Grébeauval, le substitut de Fouquier-Tinville, qui soutenait l'accusation, avait relevé contre eux des charges graves : enrôlements faits pour le compte des émigrés ; intelligences entretenues avec eux ; propos contre-révolutionnaires ; longs voyages entrepris par le fils Depons en 1791 et en 1792 à l'étranger ; fausses nouvelles répandues par lui au sujet de la prise de Toulon ; Chapus-Dubost, père, était un « coryphée » des conciliabules contre-révolutionnaires tenus dans la maison de Depons dont les deux fils « ont suivi les traces de leur père dans la carrière de l'aristocratie ». — Tous seront exécutés sur la place publique de la « ci-devant porte Antoine[5] ».

 

Avant le vote de la loi du 22 prairial, Robespierre, répondant à l'amendement proposé pour l'article XIII[6], avait dit : « L'article est tout en faveur des patriotes. Le jury est la conscience de la République. »

Parmi les cinquante membres du nouveau jury, figurait Vilate.

Dès le lendemain, 23 prairial (11 juin), sa conscience eut à se prononcer sur le cas de dix accusés, des habitants de Pamiers prévenus d'être les principaux artisans des mouvements contre-révolutionnaires suscités dans la commune de Pamiers et d'avoir été salariés par la liste civile.

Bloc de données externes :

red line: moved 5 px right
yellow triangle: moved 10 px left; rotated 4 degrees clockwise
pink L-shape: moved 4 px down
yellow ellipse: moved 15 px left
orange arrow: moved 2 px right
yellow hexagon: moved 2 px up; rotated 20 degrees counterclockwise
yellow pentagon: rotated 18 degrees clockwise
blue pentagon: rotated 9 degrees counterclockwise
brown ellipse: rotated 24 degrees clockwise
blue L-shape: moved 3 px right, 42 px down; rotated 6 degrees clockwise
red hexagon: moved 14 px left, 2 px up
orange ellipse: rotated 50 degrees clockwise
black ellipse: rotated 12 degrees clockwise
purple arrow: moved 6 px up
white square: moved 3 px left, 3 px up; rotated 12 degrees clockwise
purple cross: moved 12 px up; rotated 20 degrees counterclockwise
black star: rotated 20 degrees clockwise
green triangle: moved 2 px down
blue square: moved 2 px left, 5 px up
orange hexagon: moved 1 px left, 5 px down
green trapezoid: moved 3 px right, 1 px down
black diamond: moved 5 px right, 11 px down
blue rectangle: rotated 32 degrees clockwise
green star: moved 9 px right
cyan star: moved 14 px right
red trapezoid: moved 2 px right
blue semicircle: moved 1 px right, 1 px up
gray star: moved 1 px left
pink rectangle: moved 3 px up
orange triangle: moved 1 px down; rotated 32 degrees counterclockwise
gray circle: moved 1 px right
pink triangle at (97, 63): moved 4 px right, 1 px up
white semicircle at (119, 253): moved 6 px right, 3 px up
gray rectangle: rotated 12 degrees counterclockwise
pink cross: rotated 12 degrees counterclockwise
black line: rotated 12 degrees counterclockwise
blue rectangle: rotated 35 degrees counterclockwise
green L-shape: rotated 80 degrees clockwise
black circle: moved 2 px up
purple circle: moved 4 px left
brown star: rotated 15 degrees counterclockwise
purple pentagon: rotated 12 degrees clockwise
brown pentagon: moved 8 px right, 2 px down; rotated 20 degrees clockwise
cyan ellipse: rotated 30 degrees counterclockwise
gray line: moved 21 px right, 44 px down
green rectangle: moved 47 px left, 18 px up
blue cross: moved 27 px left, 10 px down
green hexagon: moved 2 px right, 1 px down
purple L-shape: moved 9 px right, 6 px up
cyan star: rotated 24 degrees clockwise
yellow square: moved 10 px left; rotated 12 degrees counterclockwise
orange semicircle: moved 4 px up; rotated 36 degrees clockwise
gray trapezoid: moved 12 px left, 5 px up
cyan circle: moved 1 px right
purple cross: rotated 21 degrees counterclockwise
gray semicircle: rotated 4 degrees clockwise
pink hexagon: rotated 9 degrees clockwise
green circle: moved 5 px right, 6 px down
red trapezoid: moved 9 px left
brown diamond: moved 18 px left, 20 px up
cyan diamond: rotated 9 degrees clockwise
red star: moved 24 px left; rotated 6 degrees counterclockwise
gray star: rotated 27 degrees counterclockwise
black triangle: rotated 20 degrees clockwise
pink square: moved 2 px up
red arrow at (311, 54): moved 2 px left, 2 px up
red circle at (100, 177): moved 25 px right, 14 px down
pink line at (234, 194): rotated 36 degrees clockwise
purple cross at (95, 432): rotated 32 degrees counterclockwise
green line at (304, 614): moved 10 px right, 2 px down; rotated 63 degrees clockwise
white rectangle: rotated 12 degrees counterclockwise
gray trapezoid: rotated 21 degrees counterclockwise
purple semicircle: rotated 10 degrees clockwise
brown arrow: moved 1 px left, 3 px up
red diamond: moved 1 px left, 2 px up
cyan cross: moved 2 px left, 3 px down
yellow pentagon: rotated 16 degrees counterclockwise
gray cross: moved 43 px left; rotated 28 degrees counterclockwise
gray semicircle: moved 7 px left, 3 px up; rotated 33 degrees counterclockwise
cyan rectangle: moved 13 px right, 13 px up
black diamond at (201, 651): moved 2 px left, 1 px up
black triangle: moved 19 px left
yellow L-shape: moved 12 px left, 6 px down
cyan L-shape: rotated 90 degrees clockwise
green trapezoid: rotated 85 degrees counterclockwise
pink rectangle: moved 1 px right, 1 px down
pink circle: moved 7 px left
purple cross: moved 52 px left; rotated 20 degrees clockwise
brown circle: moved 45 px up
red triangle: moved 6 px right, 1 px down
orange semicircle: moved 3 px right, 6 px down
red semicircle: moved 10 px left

C'étaient des hommes de loi, Darmaing, ancien avocat du roi dans la sénéchaussée de Pamiers ; son père, homme de loi ; les deux La Rue, également hommes de loi ; Palmade-Fraxine, ci-devant lieutenant particulier civil ; les deux Montsirbent, l'un ancien greffier, l'autre apothicaire. Tous furent condamnés à mort[7].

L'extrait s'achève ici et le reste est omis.